I have no idea why Judge Ho would distort the record this way. But I do note that he has already made clear that he sees protecting police as a major concern. He has tortured the facts of Mckesson in a way that preserves the possibility that police can sue demonstrators. Since the en banc court did not vacate it, the the panel’s third opinion—demonstration organizers can be held liable for the actions of others—remains good law in the Fifth Circuit. Some states do not have a “professional rescuer” rule, and in others (even in Louisiana, the next time a police officer wants to silence an uppity protester), good lawyers will find a way around it. DeRay Mckesson’s specific case may be dismissed—but the next unpopular defendant may face bankruptcy.

Back in the 1930s, Lou Costello pretended not to understand who was really on first—but it was part of the act. Any sophisticated observer understands the solemn shtick being enacted in Mckesson. In the post-legal era brought on by the ascent of Trump, the venerable rights of speech and assembly are under assault in ways they have not been for 50 years. The flood of extremists onto the appellate bench has put some very basic First Amendment principles in play.

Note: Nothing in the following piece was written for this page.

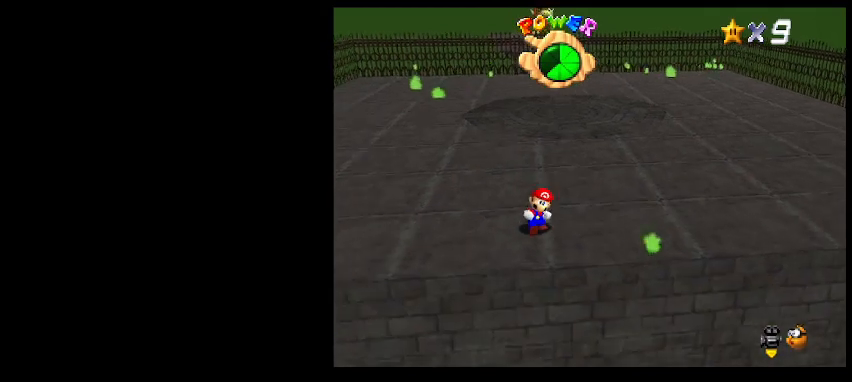
{"keys": ["right", "up"], "events": [[300, "right", "down"], [300, "up", "down"]]}
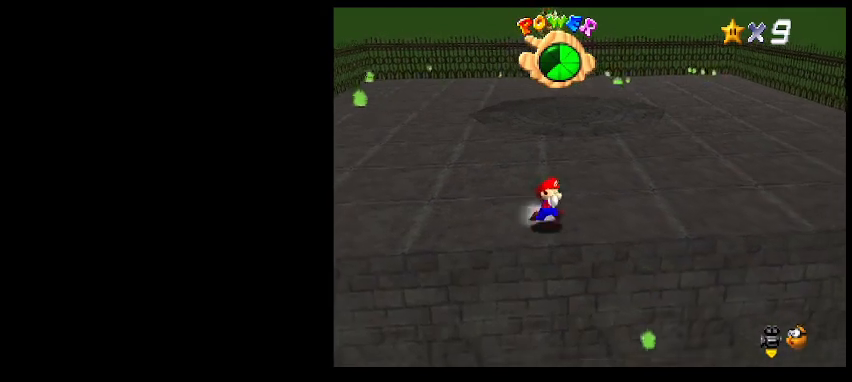
{"keys": ["up"], "events": [[200, "right", "up"], [333, "up", "up"], [500, "up", "down"]]}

The conservative majority on the Supreme Court, of course, never tires of lecturing the rest of us about its deeply principled commitment to free speech—regardless of the beliefs of the speaker. In the Fifth Circuit—the old-South states of Louisiana, Mississippi, and Texas—the Court of Appeals is signaling open season on minority activism. The time to drop the curtain on this jurisprudential clown show is now.